With computers and iPads becoming so common now in schools, handwriting skills are often seen as an irrelevant. Good handwriting skills can help increase students attention, comprehension, and spelling which greatly improves their reading fluency.
It is important to identify where your child is struggling concerning handwriting. Letter formation makes a huge difference in their writing speed and efficiency.
Are they writing their letters way too big or so small that they cannot be seen?
Is there an appropriate amount of space between each word or are they all bunched together? Are they applying to much or too little pressure? Others may struggle to stabilize the paper when writing. Are their hands to weak to grasp the pencil correctly?
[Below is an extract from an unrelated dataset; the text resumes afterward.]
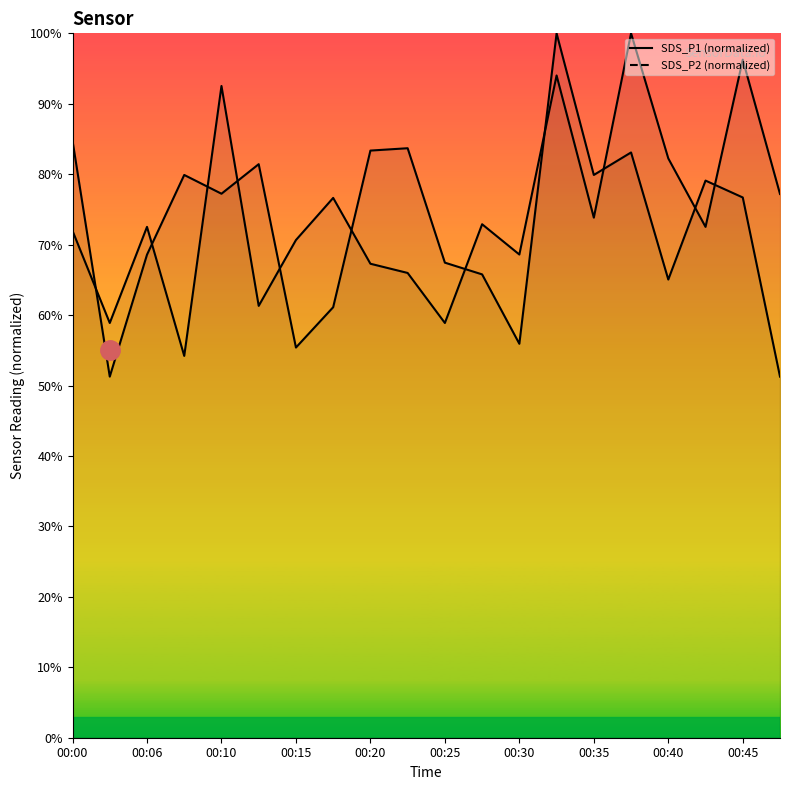

What is the value of the SDS_P1 line point at the 4th from the left?

79.9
Once you identify where your child is struggling, you can move forward in helping them improve their handwriting.
When a child is struggling with handwriting, try turning it into a fun activity to peak their interest. This will build their confidence with an activity that is exciting while practicing this crucial skill. Allow them to write on the walls in the bathtub with paint or shaving cream. Go outside and draw letters in the mud or with chalk on the sidewalk. Switch it up by offering thick pencils, rock crayons, or broken crayons. Avoid giving only words to copy, but rather give the words they are writing a purpose. Let them help with the grocery list, write down the names of the winners of a board game, or help you create a to-do list. The possibilities are endless!
Improving handwriting can go beyond just writing letters. Encourage drawing, puzzles, and animal walks. In order to gain the physical requirements for handwriting – coordination, posture control, dexterity, and the way they hold the pencil – upper extremity weight bearing activities help strengthen the hands, arms, neck, and core.
Most importantly incorporate your child's interests and passions into the activities you provide, and they will be much more willing to focus on their writing.